Wat doet een stemmingsstabilisator en welk is het bekendste?
Middel dat depressie en manie kan verbeteren, en tegelijk ook nieuwe manieën en depressies kan voorkomen.
Lithium
–> bij bipolaire I stoornis
Vermindert het aantal suïcides
Bijwerkingen:
Tremor, dorst, schildklierproblemen en nierproblemen
–> Moeten bloedspiegel laten controleren tegen vergiftiging
Wat doen anxiolytica?
Het zijn slaap- en kalmeringsmiddelen.
Behoren tot de klasse van de benzodiazepinen.
Angstremmers
Kalmerend en angstwerend effect.
Spierrelaxerend en anti-epileptisch effect.
Verslavend, snelle gewenning –> hogere dosis
Kwaliteit van slaap verbetert niet.
Hoogstens enkele dagen gebruiken.
–> Bij ernstige catatonie.
Wat zijn de voor en nadelen van elektroconvulsietherapie?
ECT is volledig veilig en wordt uitgevoerd onder narcose.
Voordelen:
Enorm hoge remissiecijfers voor depressieve patiënten (41 - 90%)
Patiënten met een psychotische depressie zullen in minstens 90% van de gevallen binnen 2 weken na de start volledig herstellen.
Het is de meest succesvolle behandeling bij mensen met ernstige catatonie.
Het kan suïcidaliteit snel verminderen.
Bijwerkingen:
Hoofdpijn en misselijkheid
Moeite met het inprenten van informatie (anterograde amnesie)
En soms ook retrograde amnesie
Deze symptomen gaan meestal over na enkele weken.
Maar verschillende patiënten reageren hier anders op.
Wat doet transcraniële magnetische stimulatie?

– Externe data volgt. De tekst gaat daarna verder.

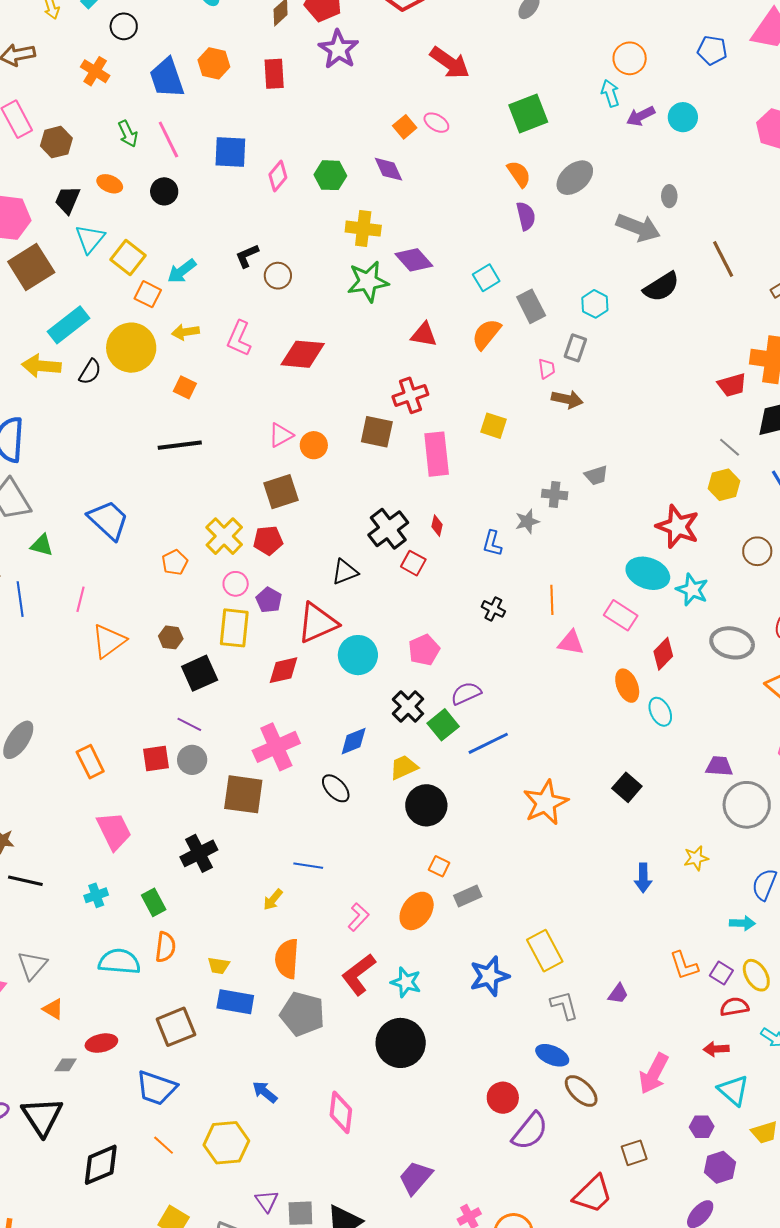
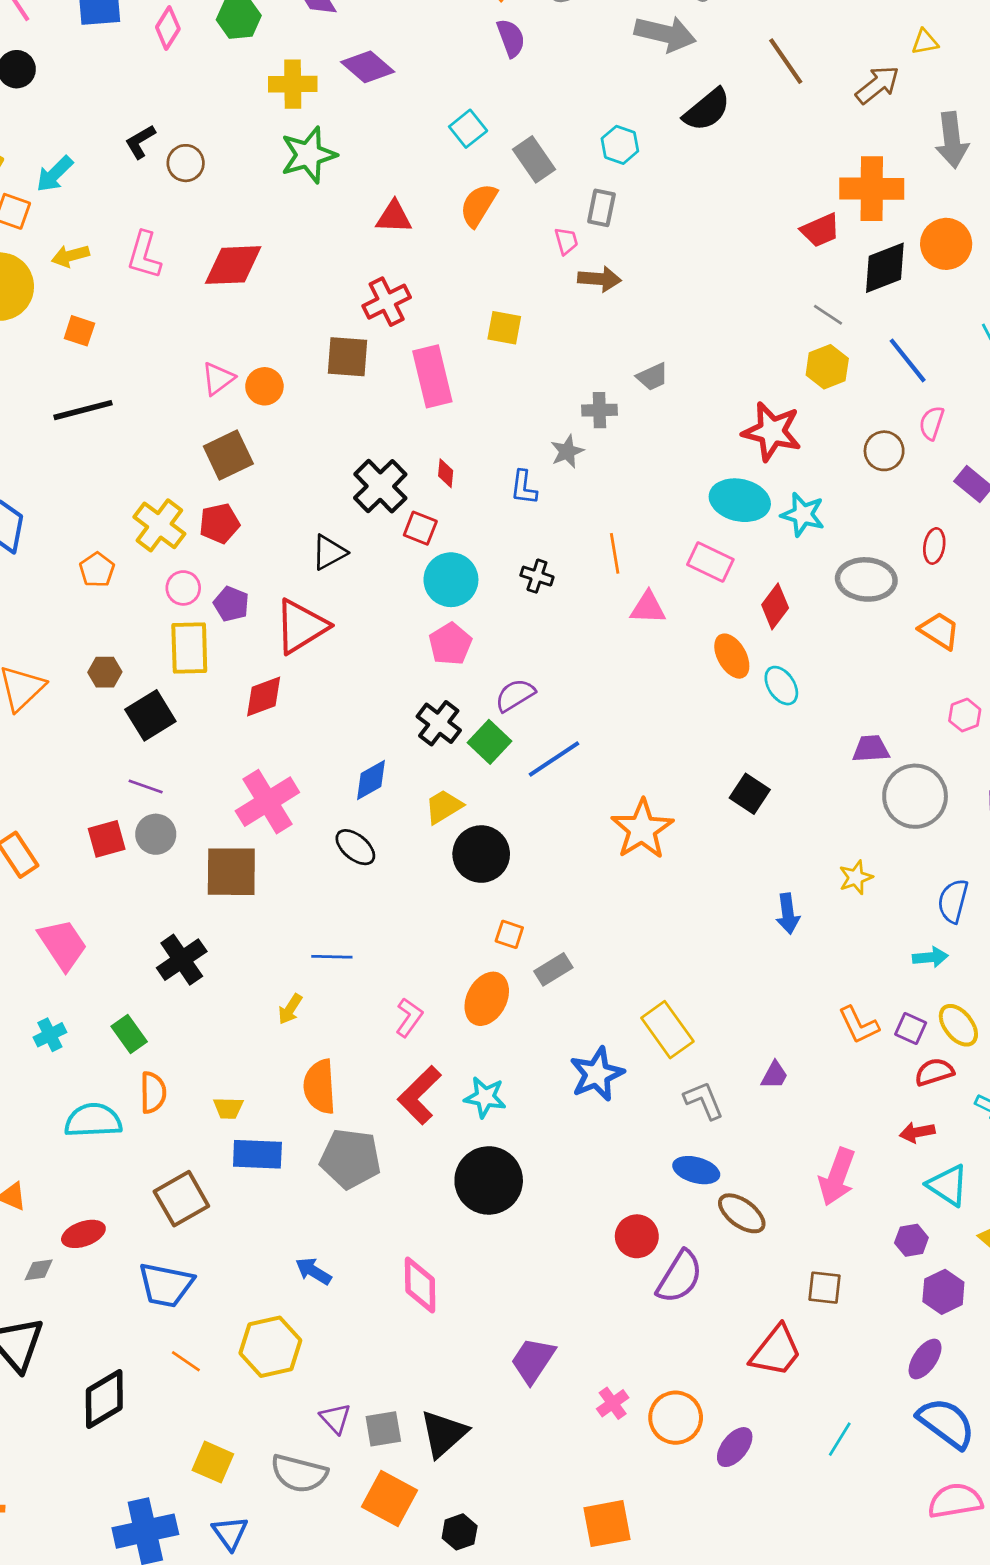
purple diamond: (414, 260) -> (368, 67), moved
cyan circle: (358, 655) -> (451, 580), moved
brown square: (634, 1153) -> (825, 1288), turned 32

TMS is een nieuwere behandeltechniek, een stimulatiespoel wordt tegen de schedelhuid gehouden en wekt een magnetisch veld op. Dit magnetisch veld gaat door de schedel en wekt een elektrisch veld op ter hoogte van de hersenschors.
TMS is volledig veilig en kan gebeuren zonder enige verdoving. De patiënt heeft geen bijwerkingen.